**What you have to do:** Copy everything from the start of the records down to the line containing "bekommen eine Gutschrift", substituting "Terrassendach" for "Lamellendach" wherever it occurs and keeping all else unchanged. Leave the pictures out of your answer.

**Data under study:**
- - - -

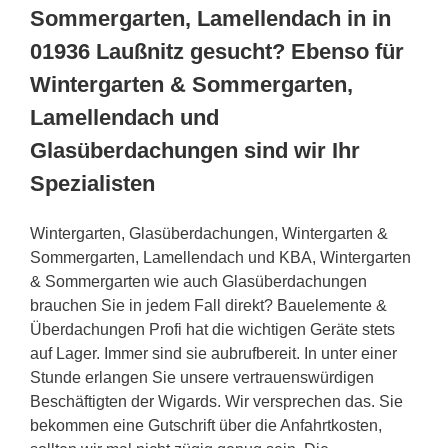
Sommergarten, Lamellendach in in
01936 Laußnitz gesucht? Ebenso für
Wintergarten & Sommergarten,
Lamellendach und
Glasüberdachungen sind wir Ihr
Spezialisten
Wintergarten, Glasüberdachungen, Wintergarten &
Sommergarten, Lamellendach und KBA, Wintergarten
& Sommergarten wie auch Glasüberdachungen
brauchen Sie in jedem Fall direkt? Bauelemente &
Überdachungen Profi hat die wichtigen Geräte stets
auf Lager. Immer sind sie aubrufbereit. In unter einer
Stunde erlangen Sie unsere vertrauenswürdigen
Beschäftigten der Wigards. Wir versprechen das. Sie
bekommen eine Gutschrift über die Anfahrtkosten,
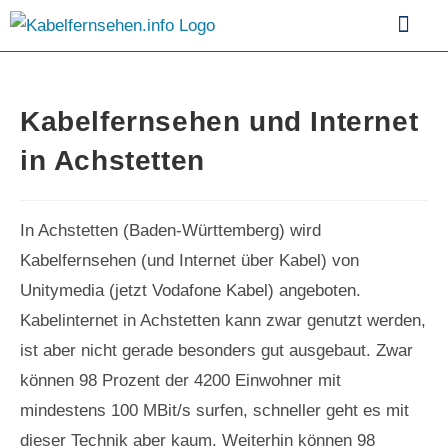
Kabelfernsehen im Vergle
Kabelfernsehen und Internet
in Achstetten
In Achstetten (Baden-Württemberg) wird
Kabelfernsehen (und Internet über Kabel) von
Unitymedia (jetzt Vodafone Kabel) angeboten.
Kabelinternet in Achstetten kann zwar genutzt werden,
ist aber nicht gerade besonders gut ausgebaut. Zwar
können 98 Prozent der 4200 Einwohner mit
mindestens 100 MBit/s surfen, schneller geht es mit
dieser Technik aber kaum. Weiterhin können 98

- - - -

**Response to the exercise:**
Sommergarten, Terrassendach in in
01936 Laußnitz gesucht? Ebenso für
Wintergarten & Sommergarten,
Terrassendach und
Glasüberdachungen sind wir Ihr
Spezialisten
Wintergarten, Glasüberdachungen, Wintergarten &
Sommergarten, Terrassendach und KBA, Wintergarten
& Sommergarten wie auch Glasüberdachungen
brauchen Sie in jedem Fall direkt? Bauelemente &
Überdachungen Profi hat die wichtigen Geräte stets
auf Lager. Immer sind sie aubrufbereit. In unter einer
Stunde erlangen Sie unsere vertrauenswürdigen
Beschäftigten der Wigards. Wir versprechen das. Sie
bekommen eine Gutschrift über die Anfahrtkosten,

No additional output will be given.